Читаем Евгений Харитонов. Поэтика подполья полностью

Харитоновское желание «миниатюризировать» тексты усиливалось на протяжении жизни (вместе с усиливающимся страхом перед правоохранительными органами и усиливающейся самоидентификацией в качестве жителя Империи); показательно, что действие его последнего произведения (пьесы «Дзинь») происходит в табакерке. Подобная реакция – спрятаться от внешнего мира в некую музыкальную шкатулку, символизирующую «чистое искусство», – представляется довольно типичной для эпохи брежневского «застоя»; в то же время, как мы могли видеть, она не объясняется влиянием одного только «застоя». В случае Харитонова следует вести речь о целом комплексе причин, среди которых и особенности детского воспитания, и культурная политика позднего сталинизма, и бурные события оттепельных лет, и личное обаяние целого ряда выдающихся людей, с которыми Харитонов сумеет познакомиться благодаря учебе во ВГИКе.
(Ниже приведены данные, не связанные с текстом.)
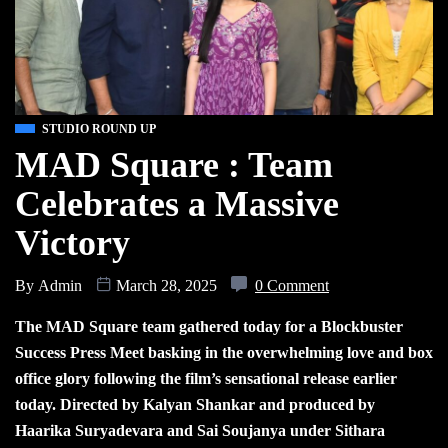
STUDIO ROUND UP
MAD Square : Team
Celebrates a Massive
Victory
By
Admin
March 28, 2025
0 Comment
The MAD Square team gathered today for a Blockbuster
Success Press Meet basking in the overwhelming love and box
office glory following the film’s sensational release earlier
today. Directed by Kalyan Shankar and produced by
Haarika Suryadevara and Sai Soujanya under Sithara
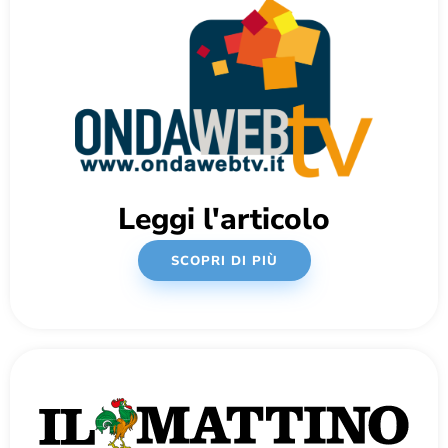
Leggi l'articolo
SCOPRI DI PIÙ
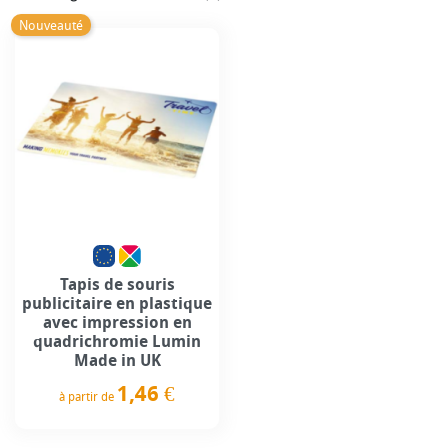
Nouveauté
Tapis de souris
publicitaire en plastique
avec impression en
quadrichromie Lumin
Made in UK
1,46 €
à partir de
Prix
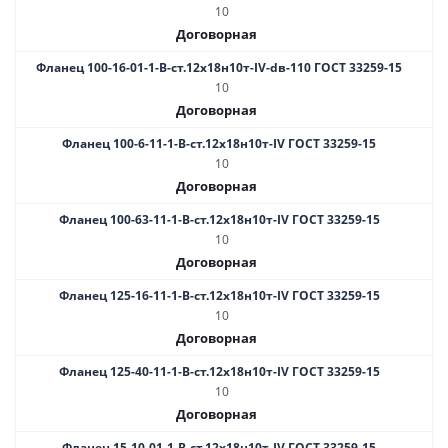
10
Договорная
Фланец 100-16-01-1-B-ст.12х18н10т-IV-dв-110 ГОСТ 33259-15
10
Договорная
Фланец 100-6-11-1-B-ст.12х18н10т-IV ГОСТ 33259-15
10
Договорная
Фланец 100-63-11-1-B-ст.12х18н10т-IV ГОСТ 33259-15
10
Договорная
Фланец 125-16-11-1-B-ст.12х18н10т-IV ГОСТ 33259-15
10
Договорная
Фланец 125-40-11-1-B-ст.12х18н10т-IV ГОСТ 33259-15
10
Договорная
Фланец 15-10-01-1-В-ст.12х18н10т-IV ГОСТ 33259-15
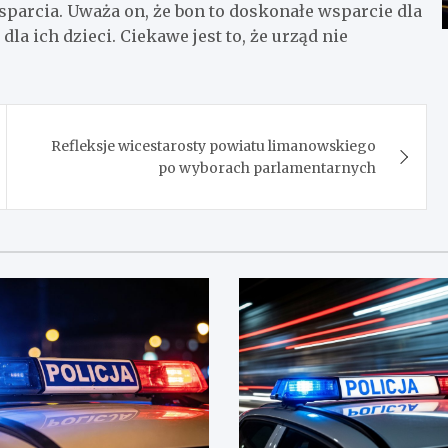
parcia. Uważa on, że bon to doskonałe wsparcie dla
a ich dzieci. Ciekawe jest to, że urząd nie
Refleksje wicestarosty powiatu limanowskiego
po wyborach parlamentarnych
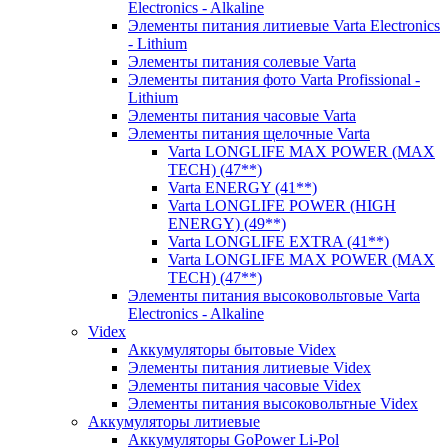
Electronics - Alkaline
Элементы питания литиевые Varta Electronics
- Lithium
Элементы питания солевые Varta
Элементы питания фото Varta Profissional -
Lithium
Элементы питания часовые Varta
Элементы питания щелочные Varta
Varta LONGLIFE MAX POWER (MAX
TECH) (47**)
Varta ENERGY (41**)
Varta LONGLIFE POWER (HIGH
ENERGY) (49**)
Varta LONGLIFE EXTRA (41**)
Varta LONGLIFE MAX POWER (MAX
TECH) (47**)
Элементы питания высоковольтовые Varta
Electronics - Alkaline
Videx
Аккумуляторы бытовые Videx
Элементы питания литиевые Videx
Элементы питания часовые Videx
Элементы питания высоковольтные Videx
Аккумуляторы литиевые
Аккумуляторы GoPower Li-Pol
3. Биография, пласт первый: тела театров

Начало московской жизни семнадцатилетнего Евгения Харитонова так же отмечено «миниатюризацией»: при поступлении во ВГИК в августе 1958 года он успешно сдает экзамен по специальности, декламируя сказку о маленькой детской игрушке — «Стойкого оловянного солдатика» Г.-Х. Андерсена[117]. После этого Харитонов получит «отлично» по русскому языку (за совершенно шаблонное сочинение о Павке Корчагине[118]), «хорошо» по истории СССР[119] – и окажется зачислен на первый курс, в мастерскую Михаила Ромма.
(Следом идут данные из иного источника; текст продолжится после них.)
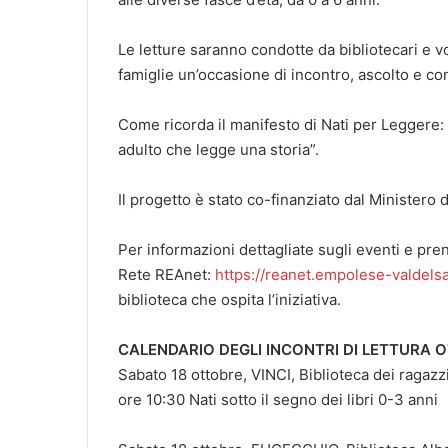
Le letture saranno condotte da bibliotecari e vol
famiglie un’occasione di incontro, ascolto e co
Come ricorda il manifesto di Nati per Leggere:
adulto che legge una storia”.
Il progetto è stato co-finanziato dal Ministero
Per informazioni dettagliate sugli eventi e preno
Rete REAnet:
https://reanet.empolese-valdelsa
biblioteca che ospita l’iniziativa.
CALENDARIO DEGLI INCONTRI DI LETTURA 
Sabato 18 ottobre, VINCI, Biblioteca dei ragazzi
ore 10:30 Nati sotto il segno dei libri 0-3 anni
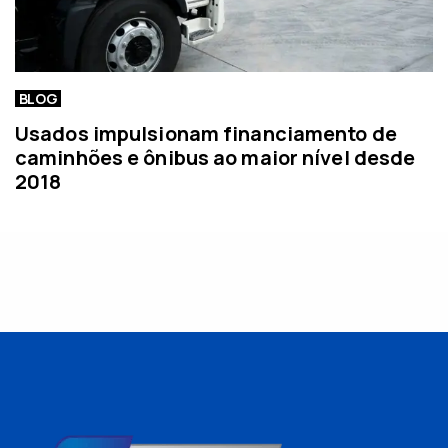
BLOG
Usados impulsionam financiamento de
caminhões e ônibus ao maior nível desde
2018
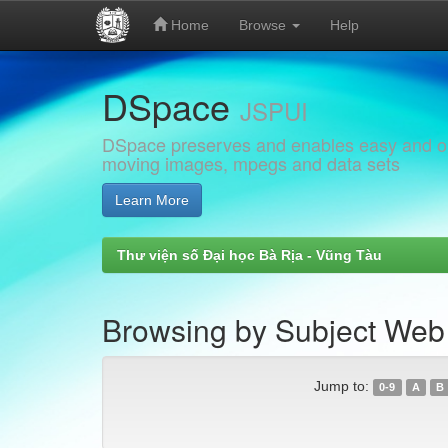
Home
Browse
Help
Skip
DSpace
navigation
JSPUI
DSpace preserves and enables easy and open
moving images, mpegs and data sets
Learn More
Thư viện số Đại học Bà Rịa - Vũng Tàu
Browsing by Subject Web ứ
Jump to:
0-9
A
B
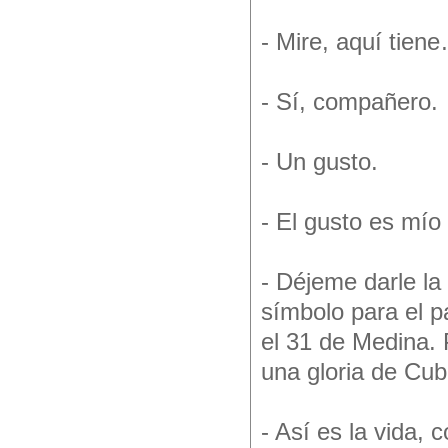
- Mire, aquí tie
- Sí, compañero.
- Un gusto.
- El gusto es mío
- Déjeme darle la
símbolo para el p
el 31 de Medina.
una gloria de Cu
- Así es la vida,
Ромм в 1958 году воспринимается как абсолютный классик сталинского кинематографа – режиссер, снимавший в 1930-е фильмы о Ленине («Ленин в Октябре», «Ленин в 1918 году»), а в 1950-е, в полном соответствии с идеологическими трендами высокого сталинизма, принявшийся воспевать легендарные победы русского оружия («Адмирал Ушаков», «Корабли штурмуют бастионы»). Работа над картиной «Девять дней одного года», в одночасье сделавшей Ромма одной из ключевых фигур оттепели, начнется только в 1961 году. Но жизнь стремительно меняется уже сейчас, и погрузившийся в гущу событий советской столицы Харитонов не может этого не ощущать.
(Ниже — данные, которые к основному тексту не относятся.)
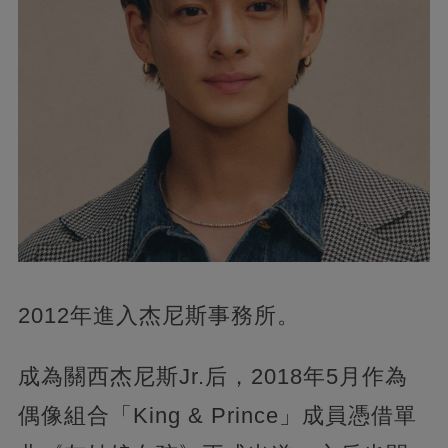
2012年進入杰尼斯事務所。
成為關西杰尼斯Jr.后，2018年5月作為
偶像組合「King & Prince」成員憑借單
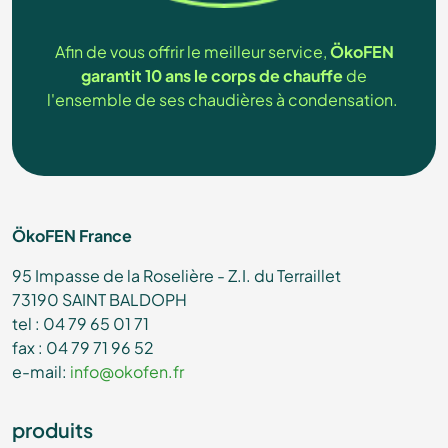
Afin de vous offrir le meilleur service,
ÖkoFEN
garantit 10 ans le corps de chauffe
de
l'ensemble de ses chaudières à condensation.
ÖkoFEN France
95 Impasse de la Roselière - Z.I. du Terraillet
73190 SAINT BALDOPH
tel : 04 79 65 01 71
fax : 04 79 71 96 52
e-mail:
info@okofen.fr
produits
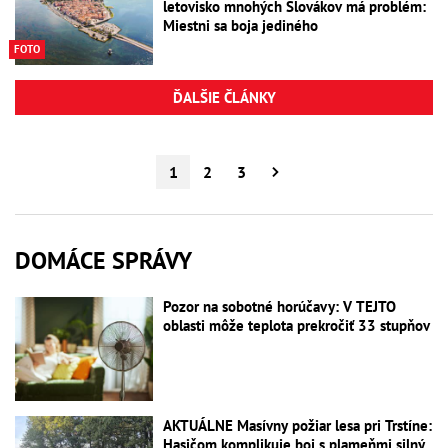
letovisko mnohých Slovákov má problém:
Miestni sa boja jediného
FOTO
ĎALŠIE ČLÁNKY
1
2
3
DOMÁCE SPRÁVY
Pozor na sobotné horúčavy: V TEJTO
oblasti môže teplota prekročiť 33 stupňov
AKTUÁLNE Masívny požiar lesa pri Trstíne:
Hasičom komplikuje boj s plameňmi silný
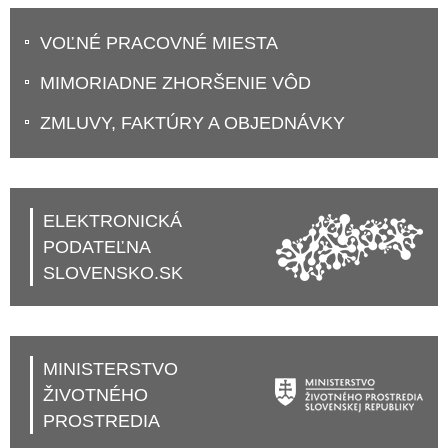
VOĽNÉ PRACOVNÉ MIESTA
MIMORIADNE ZHORŠENIE VÔD
ZMLUVY, FAKTÚRY A OBJEDNÁVKY
ELEKTRONICKÁ
PODATEĽNA
SLOVENSKO.SK
MINISTERSTVO
ŽIVOTNÉHO
PROSTREDIA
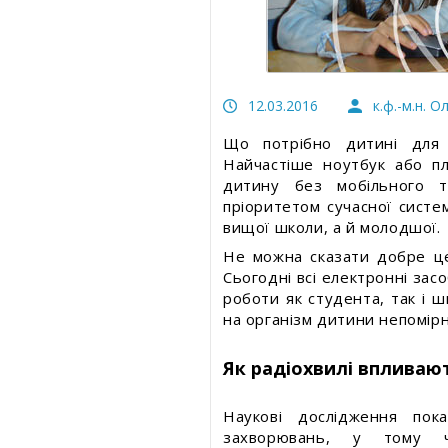
Безпека харчування
Статті про товари та послуги
Статті про товари та посл
Статті про вимірювальні прилади
Статті про вимірювальні
прилади
12.03.2016
к.ф.-м.н. 
Прес-релізи, пост-релізи
Прес-релізи, пост-релізи
Що потрібно дитині для 
Відеоновини
Найчастіше ноутбук або п
Відеоновини
дитину без мобільного т
пріоритетом сучасної систем
вищої школи, а й молодшої.
Не можна сказати добре це 
Сьогодні всі електронні зас
роботи як студента, так і 
на організм дитини непомірн
Як радіохвилі впливают
Наукові дослідження пок
захворювань, у тому ч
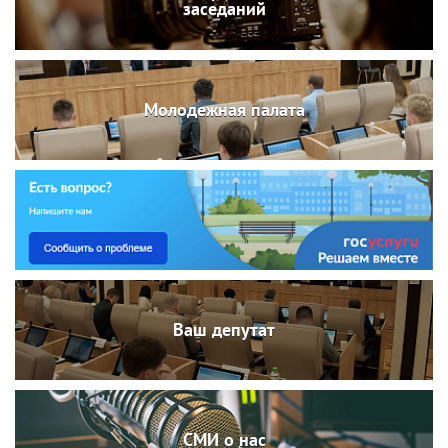
заседаний
Молодежная палата
Ваш депутат
СМИ о нас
Всего год назад в Москве триумфально прошел VI Всемирный фестиваль молодежи и студентов, оказавший огромное влияние на миллионы советских жителей; двумя годами ранее настоящий фурор произвела выставка картин Пабло Пикассо в Музее истории искусств[120]. В июле 1958 года журнал «Искусство кино» перепечатывает на обложке текст резолюции ЦК КПСС, дезавуирующей ждановское постановление о «формализме в искусстве»[121]; возле только что открытого (28 июля 1958 года) памятника Маяковскому рождается традиция регулярных поэтических чтений; по библиотекам страны – бум «исповедальной прозы», инициированный новым литературным журналом «Юность». В Политбюро ЦК КПСС продолжают бороться разные фракции, но после падения Молотова и Кагановича возврат к сталинизму представляется практически невозможным; советская экономика растет удивительными темпами (на 10 % в год), Хрущев обещает в ближайшем будущем полное решение жилищного вопроса, а Коммунистическая партия уверенно возвращает себе былую привлекательность – за восемь лет (начиная с 1956 года) число ее членов увеличится с 7 до 11 миллионов человек[122].

При всем этом оттепель по-прежнему остается очень неоднородной; так, именно в 1957–1958 годах регистрируется максимальное (за весь период позднего социализма) количество уголовных дел, возбужденных по статье об «антисоветской агитации и пропаганде»[123]. Как раз осенью 1958-го из ВГИКа со скандалом отчисляют компанию студентов-сценаристов, на дружеской вечеринке решивших спародировать «старых большевиков»[124]; тогда же разворачивается и печально известная кампания против Бориса Пастернака, получившего Нобелевскую премию за «Доктора Живаго».